SUPPLIED ENTRIES Start Marker
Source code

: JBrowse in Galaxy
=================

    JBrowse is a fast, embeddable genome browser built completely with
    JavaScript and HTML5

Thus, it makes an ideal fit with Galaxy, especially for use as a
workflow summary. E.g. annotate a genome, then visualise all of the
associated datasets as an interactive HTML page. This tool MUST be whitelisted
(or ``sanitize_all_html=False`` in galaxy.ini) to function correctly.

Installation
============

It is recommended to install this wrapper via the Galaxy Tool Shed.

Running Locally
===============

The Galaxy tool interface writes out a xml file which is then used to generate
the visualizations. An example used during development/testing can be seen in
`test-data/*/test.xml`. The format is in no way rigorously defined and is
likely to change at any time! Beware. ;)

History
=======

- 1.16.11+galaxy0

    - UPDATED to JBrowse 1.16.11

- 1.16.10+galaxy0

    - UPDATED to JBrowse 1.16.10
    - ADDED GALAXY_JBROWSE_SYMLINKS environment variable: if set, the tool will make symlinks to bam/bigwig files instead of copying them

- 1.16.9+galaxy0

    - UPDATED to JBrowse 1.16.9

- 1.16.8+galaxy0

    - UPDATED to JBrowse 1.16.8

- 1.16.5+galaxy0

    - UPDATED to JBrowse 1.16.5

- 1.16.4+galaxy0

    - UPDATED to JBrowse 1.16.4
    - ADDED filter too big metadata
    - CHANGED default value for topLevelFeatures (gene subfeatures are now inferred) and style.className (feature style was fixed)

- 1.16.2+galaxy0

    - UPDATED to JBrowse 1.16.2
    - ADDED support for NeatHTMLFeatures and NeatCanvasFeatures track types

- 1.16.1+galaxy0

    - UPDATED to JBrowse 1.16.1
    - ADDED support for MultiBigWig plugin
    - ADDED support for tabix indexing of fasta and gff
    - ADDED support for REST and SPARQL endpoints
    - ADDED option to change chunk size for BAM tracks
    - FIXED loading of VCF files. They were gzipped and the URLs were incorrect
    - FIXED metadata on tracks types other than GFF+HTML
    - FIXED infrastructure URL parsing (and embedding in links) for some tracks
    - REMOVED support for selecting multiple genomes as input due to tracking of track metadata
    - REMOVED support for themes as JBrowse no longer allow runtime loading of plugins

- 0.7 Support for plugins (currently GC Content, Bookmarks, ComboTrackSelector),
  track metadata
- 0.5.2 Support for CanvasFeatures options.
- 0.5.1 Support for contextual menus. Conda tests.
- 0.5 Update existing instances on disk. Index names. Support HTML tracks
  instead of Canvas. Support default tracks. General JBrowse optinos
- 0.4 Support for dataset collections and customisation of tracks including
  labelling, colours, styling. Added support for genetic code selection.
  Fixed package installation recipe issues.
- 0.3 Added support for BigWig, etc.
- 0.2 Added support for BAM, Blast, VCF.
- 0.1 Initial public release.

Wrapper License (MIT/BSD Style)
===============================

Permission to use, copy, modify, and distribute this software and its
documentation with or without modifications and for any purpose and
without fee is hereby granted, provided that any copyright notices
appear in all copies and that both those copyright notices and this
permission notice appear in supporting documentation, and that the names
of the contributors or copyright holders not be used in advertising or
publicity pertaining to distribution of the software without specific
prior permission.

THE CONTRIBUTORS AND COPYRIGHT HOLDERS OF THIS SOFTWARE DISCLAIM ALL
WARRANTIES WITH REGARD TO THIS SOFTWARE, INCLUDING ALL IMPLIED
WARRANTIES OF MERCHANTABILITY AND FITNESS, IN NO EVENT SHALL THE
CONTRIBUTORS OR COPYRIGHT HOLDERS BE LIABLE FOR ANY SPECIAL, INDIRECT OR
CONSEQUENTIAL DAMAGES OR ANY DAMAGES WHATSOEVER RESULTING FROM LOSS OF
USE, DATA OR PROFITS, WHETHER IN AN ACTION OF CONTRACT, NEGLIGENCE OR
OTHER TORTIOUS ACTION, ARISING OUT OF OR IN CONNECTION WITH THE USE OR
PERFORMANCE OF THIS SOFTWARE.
SUPPLIED ENTRIES End Marker
▸ EXERCISE DETAILS
State only the number of lines above that contain the word "code".

▸ FINISHED TASK
2